Okay. And then finally Mike Burger in your comments you talked about how the timing of this acquisition merger was it partly driven by the uncertainty in the marketplace a year ago in 2015 implying that the uncertainty in the marketplace is less this year. I’m curious if you could just expand on that thought.
Yeah I actually believe if less for certainly for Cascade in the context of our current customer base as we talked about our bookings for Q4 were exceptional over 1.2 to 1. So we felt really good about kind of the trajectory going forward and actually in all segments not just the RF side of it. So I think that builds a lot of confidence on both sides of the transaction about our ability to deliver what we said we’re going to do. And I think that does have some barring on timing.
Okay great. Thanks to all of you.
And we have a follow up question from Craig Ellis with B. Riley.
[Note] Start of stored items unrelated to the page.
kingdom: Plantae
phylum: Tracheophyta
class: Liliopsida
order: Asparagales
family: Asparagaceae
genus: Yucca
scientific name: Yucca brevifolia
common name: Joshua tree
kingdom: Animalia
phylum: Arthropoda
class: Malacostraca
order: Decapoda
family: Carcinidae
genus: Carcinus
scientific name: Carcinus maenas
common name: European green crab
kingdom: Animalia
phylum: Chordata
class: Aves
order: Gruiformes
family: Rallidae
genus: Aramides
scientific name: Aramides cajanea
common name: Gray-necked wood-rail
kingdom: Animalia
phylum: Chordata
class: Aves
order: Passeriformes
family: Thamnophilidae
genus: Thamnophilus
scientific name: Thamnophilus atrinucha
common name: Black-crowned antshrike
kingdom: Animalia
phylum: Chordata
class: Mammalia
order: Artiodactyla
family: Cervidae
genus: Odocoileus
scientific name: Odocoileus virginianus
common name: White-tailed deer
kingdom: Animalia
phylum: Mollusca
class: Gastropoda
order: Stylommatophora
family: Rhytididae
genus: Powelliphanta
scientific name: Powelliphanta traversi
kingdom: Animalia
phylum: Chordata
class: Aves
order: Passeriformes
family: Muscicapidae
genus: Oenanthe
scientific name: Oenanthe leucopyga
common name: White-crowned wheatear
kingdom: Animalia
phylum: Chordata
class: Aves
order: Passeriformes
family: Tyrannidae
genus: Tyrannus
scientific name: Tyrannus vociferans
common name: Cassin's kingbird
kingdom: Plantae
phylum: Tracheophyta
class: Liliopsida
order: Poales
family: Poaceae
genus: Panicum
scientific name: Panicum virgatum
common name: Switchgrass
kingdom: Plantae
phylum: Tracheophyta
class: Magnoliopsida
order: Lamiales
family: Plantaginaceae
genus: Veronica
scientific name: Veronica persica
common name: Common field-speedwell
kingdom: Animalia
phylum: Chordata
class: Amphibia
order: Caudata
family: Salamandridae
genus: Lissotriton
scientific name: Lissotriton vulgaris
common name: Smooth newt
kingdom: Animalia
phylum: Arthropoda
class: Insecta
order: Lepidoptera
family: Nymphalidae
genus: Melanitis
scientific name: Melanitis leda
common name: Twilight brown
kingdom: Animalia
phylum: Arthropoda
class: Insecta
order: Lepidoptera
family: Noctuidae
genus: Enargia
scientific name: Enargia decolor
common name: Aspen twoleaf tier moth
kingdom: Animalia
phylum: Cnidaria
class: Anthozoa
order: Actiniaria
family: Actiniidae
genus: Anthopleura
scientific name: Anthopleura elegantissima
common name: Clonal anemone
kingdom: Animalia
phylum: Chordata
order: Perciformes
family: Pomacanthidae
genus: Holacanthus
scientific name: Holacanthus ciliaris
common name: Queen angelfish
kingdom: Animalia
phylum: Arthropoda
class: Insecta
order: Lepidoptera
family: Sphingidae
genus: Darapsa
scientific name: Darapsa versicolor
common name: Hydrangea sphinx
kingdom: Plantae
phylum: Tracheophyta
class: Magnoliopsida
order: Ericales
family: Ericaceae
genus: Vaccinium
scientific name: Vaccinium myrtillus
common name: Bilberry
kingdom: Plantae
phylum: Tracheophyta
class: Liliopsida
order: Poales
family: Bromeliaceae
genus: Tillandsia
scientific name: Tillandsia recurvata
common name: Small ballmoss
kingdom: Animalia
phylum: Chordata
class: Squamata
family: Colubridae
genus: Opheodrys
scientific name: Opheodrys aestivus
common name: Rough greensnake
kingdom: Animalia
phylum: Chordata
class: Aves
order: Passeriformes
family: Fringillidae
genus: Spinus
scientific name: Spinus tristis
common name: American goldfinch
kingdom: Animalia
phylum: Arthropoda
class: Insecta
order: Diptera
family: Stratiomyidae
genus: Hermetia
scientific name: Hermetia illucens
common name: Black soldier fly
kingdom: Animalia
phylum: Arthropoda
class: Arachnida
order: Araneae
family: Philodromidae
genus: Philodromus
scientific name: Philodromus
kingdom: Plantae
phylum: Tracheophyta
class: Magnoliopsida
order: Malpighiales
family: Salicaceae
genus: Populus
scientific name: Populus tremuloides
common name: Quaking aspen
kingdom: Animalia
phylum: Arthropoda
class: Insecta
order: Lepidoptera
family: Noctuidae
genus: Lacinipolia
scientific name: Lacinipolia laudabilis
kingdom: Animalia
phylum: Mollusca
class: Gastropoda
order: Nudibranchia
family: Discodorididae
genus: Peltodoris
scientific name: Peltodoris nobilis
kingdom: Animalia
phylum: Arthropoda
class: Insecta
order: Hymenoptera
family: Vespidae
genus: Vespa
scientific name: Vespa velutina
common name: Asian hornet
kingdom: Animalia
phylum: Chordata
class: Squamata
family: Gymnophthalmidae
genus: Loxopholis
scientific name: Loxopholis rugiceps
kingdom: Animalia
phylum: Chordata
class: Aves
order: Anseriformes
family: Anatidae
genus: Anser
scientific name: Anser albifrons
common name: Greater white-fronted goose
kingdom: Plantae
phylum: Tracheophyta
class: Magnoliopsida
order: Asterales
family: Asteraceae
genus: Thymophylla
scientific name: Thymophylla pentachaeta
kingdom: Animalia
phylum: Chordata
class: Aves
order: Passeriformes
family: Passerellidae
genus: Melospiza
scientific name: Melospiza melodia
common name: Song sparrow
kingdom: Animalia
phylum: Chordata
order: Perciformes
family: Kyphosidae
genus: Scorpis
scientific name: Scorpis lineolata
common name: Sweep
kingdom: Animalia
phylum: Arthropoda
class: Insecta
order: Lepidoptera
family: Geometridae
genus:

Your line is now open.
Asked and answered but thank you.
And we have another follow-up from Srini Sundar with Summit Research. Your line is now open.
Hi, thanks again. My current question is I know China does not become a worry for FormFactor because of the end market profile. But does China potentially affect Cascade given its weakness?
So Srini China is an important market for both companies. And we have when we talk about footprints and customers both companies have pretty significant market presence in China. So as China continues to grow, as China continues to internalize more of the semiconductor manufacturing we certainly have FormFactor has done more and more inside of China with our local team and partnering with key customers and other suppliers inside of China.
So China remains for the semiconductor industry overall at a key area where you need to be present to win, where you need to be engaged in a material way with a local team that’s embedded there. And we’re going to continue on that theme as we move forward with closing and take advantage of this expanded product profile and footprint from engineering through production all of those activities happen in China as well.
And actually my question was is the current weakness in China is that going to affect Form or Cascade?
So from a macroeconomic or demand perspective.
Macroeconomic yeah. How it will affect?
Yeah certainly the overall demand dynamics associated with just take handsets, for example, are I think well understood by everybody. Both companies are certainly linked to the overall handset demand whether it’s Cascade’s RF filter business or FormFactor’s application processor and memory businesses. There are certain components of those businesses that are driven by handset unit demand. I think the interesting thing for both companies businesses and I’ll use an example that’s in our slide deck that’s of particular interest for the Cascade RF business is even as handset unit growth slows the number of discrete RF filters that are going into each of these units is expanding pretty rapidly as the bands proliferate.
And so even within end market weakness on the unit front we do see some growth trajectories inside as if you like the two companies take a bigger chunk of the share of the bond is inside these things. So macro economy certainly a concern, but we think there are some underlying structural dynamics that help us out there as well.
Thank you so much.
And we have no further questions. I’d like to turn the conference back to management for closing comment.
Thanks again for joining us today on a very important day in both companies’ history. We look forward to continuing to execute in our respected business, closing this transaction and delivering on the combined results and potential we have shared with you today. Thanks again.